Three Counter-Arguments (And Why They're Weak)
"But cache hits reduce the effective compute needed"
True — cache-hit tokens cost ~1/100th of miss tokens. And DeepSeek's cache hit rates can be high for workloads with stable system prompts. But cache hits are mostly in the input direction. Output tokens — the expensive ones — still need full compute. And as agentic workloads grow (multi-turn, chain-of-thought), output-to-input ratios increase, making cache less effective.
"But not all 140T tokens need 950-class inference"
Also true. Many tokens are generated by smaller models (Flash variants, Qwen, etc.) that don't need 950-level compute. But the growth is in the frontier-class tokens — longer context, more complex reasoning, higher quality requirements. That's exactly where 950-class chips are needed.
"But they can still buy H20 / smuggled H100"
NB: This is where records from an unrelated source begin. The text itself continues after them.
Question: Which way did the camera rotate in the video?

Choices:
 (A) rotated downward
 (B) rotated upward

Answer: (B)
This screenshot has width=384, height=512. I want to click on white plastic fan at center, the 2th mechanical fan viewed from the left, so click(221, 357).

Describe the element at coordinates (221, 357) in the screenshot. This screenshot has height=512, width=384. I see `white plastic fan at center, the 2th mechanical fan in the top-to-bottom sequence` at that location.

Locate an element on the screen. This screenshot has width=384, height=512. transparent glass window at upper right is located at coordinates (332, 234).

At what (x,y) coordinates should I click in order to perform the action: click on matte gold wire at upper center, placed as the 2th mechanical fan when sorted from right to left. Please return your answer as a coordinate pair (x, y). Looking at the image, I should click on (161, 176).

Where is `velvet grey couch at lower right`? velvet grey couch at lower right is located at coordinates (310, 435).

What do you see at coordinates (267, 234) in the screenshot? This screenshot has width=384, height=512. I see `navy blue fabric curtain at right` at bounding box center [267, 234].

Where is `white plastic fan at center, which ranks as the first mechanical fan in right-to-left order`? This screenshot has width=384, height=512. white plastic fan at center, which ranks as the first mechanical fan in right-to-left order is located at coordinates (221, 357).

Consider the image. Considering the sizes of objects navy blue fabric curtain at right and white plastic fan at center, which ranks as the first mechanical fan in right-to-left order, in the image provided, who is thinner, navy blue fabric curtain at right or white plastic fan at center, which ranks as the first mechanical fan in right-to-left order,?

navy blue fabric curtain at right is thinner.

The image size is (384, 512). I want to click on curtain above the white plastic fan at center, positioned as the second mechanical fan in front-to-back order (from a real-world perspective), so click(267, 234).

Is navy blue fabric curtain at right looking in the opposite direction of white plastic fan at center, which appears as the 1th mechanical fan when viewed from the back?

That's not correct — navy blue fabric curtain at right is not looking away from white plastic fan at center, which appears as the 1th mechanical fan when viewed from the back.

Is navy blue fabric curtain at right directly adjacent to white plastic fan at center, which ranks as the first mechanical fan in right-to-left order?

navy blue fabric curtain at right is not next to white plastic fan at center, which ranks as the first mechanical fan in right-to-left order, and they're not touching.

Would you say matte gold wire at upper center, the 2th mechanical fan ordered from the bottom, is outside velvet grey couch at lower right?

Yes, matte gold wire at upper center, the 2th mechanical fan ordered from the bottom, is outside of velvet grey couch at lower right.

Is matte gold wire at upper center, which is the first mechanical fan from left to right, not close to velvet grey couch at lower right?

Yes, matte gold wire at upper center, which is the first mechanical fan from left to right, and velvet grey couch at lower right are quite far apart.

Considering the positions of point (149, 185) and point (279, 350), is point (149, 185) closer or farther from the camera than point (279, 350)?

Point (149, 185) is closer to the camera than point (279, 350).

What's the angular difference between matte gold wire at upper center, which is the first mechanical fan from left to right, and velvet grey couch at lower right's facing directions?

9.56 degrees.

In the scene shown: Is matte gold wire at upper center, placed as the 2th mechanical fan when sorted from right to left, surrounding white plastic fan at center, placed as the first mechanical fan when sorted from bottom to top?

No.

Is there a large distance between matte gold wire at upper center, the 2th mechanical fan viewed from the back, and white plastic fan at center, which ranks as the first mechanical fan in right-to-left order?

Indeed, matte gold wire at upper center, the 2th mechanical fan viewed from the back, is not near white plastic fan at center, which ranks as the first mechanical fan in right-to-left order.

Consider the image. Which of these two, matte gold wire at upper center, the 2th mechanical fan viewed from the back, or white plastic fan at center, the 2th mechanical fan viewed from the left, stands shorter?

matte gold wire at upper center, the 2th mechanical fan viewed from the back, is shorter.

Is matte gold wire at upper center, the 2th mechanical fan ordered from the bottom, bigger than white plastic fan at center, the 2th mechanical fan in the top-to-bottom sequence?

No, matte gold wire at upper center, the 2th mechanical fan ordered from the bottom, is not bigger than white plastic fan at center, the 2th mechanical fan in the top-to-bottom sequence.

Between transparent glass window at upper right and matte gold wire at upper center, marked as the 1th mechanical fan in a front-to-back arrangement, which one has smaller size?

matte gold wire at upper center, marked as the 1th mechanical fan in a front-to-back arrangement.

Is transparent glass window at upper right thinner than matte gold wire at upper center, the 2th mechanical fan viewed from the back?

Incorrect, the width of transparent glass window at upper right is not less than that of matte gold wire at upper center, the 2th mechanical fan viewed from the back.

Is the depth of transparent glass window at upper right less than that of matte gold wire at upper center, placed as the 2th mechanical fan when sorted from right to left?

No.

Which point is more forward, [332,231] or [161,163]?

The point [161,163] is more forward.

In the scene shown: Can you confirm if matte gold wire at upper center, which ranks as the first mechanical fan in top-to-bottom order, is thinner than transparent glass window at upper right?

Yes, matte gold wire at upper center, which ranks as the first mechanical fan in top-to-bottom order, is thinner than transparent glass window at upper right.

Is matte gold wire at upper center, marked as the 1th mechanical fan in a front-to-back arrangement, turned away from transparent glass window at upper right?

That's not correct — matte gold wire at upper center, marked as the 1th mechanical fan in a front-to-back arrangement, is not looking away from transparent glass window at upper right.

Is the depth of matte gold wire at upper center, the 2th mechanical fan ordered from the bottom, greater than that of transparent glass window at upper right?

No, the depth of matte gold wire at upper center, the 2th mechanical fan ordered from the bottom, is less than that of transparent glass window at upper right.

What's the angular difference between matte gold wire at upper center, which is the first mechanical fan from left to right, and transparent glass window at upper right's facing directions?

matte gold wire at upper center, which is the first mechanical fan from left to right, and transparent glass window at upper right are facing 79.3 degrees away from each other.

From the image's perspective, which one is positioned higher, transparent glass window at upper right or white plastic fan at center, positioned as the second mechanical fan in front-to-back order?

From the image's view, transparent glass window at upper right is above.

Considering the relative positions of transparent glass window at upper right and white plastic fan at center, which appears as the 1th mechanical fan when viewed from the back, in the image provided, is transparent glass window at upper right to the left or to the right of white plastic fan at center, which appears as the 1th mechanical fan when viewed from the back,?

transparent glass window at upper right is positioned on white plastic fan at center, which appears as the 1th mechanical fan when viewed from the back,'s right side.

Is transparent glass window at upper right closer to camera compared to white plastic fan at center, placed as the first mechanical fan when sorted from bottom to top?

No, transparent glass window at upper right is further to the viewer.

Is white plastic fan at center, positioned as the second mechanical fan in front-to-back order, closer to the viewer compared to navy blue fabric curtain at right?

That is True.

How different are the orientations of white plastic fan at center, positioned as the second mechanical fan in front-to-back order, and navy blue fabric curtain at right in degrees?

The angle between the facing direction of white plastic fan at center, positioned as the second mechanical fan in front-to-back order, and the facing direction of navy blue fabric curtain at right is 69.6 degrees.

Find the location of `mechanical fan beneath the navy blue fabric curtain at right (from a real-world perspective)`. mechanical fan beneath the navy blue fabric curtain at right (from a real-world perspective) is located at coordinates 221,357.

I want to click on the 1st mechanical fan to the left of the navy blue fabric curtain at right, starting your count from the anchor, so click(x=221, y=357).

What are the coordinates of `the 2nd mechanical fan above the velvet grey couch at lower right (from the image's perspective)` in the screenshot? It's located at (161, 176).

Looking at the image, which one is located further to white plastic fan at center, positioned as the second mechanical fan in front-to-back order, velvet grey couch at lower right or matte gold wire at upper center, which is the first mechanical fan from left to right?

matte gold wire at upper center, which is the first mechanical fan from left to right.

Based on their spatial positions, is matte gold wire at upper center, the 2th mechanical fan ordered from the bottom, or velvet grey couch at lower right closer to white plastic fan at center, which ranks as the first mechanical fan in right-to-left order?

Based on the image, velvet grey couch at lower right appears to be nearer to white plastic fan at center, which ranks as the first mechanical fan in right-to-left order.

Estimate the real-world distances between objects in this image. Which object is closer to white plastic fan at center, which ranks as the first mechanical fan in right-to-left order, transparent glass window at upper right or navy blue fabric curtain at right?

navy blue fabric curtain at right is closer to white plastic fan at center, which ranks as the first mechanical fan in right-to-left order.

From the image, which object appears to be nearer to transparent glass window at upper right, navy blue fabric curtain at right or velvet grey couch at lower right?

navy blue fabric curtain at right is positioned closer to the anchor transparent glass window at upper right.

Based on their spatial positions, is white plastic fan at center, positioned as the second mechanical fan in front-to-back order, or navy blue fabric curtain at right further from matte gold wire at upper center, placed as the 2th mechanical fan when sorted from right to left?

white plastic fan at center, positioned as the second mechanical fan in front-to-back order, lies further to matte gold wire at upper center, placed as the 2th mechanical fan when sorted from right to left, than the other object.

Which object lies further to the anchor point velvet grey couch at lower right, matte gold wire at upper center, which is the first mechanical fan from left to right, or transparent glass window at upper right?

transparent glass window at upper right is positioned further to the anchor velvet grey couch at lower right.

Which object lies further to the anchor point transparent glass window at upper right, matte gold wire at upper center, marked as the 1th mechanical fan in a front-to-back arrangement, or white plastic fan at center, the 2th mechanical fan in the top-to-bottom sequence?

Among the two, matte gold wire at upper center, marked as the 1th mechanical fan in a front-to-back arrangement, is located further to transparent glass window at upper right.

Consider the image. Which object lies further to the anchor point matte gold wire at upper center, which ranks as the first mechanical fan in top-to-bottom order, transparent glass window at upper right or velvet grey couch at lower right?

H20 is less capable than 950PR per chip (the US-designed it to be worse). And the CHIPS Act + export controls have made H100 procurement increasingly difficult. Relying on smuggled hardware is not a supply chain strategy.
What This Means
For Developers
Your inference costs are likely going down over the next 12 months, not up — even though demand is exploding. That's unprecedented in any computing market. The driver isn't efficiency gains or manufacturing scale. It's a strategic subsidy by Chinese AI firms betting that locking in your API calls today is worth negative margins for a year.
Take the subsidy. But don't assume today's prices reflect tomorrow's costs — they reflect tomorrow's hopes.
For the Industry
The AI API market has entered a phase that looks like price war but functions like infrastructure land-grab. The playbook is AWS 2006, DoorDash 2019, Uber 2015: lose money on every transaction to own the default routing.
When the hardware does catch up — when Ascend 960 (2027) or 970 (2028) ships with 3-5x the throughput — the providers with the largest captive developer bases will convert negative margins to positive ones. Everyone else will be competing on price against incumbents they can't dislodge.
The Bottom Line
DeepSeek's permanent price cut is not evidence that Chinese AI compute supply has caught up with demand. The math shows it hasn't — and won't for at least 12-18 months. It's evidence that DeepSeek is playing the long game: use today's negative margins to own tomorrow's default inference route, and trust that Huawei's future chips will eventually close a gap that's currently 3-5x wider than headlines suggest.
The 75% cut isn't a cost breakthrough. It's a bet that developer lock-in is worth more than current margins — and that the 75万 Ascend 950 chips shipping this year are just the beginning.
Numbers sourced from: National Data Administration (China daily token data, March 2026), Huawei Connect 2025 (Ascend 950 specs and roadmap), SCMP/DW (ByteDance order volume), DeepSeek official pricing page (May 2026). Throughput calculations based on published Atlas 950 SuperNode benchmarks. Growth projections assume continuation of 40%/quarter rate per published data.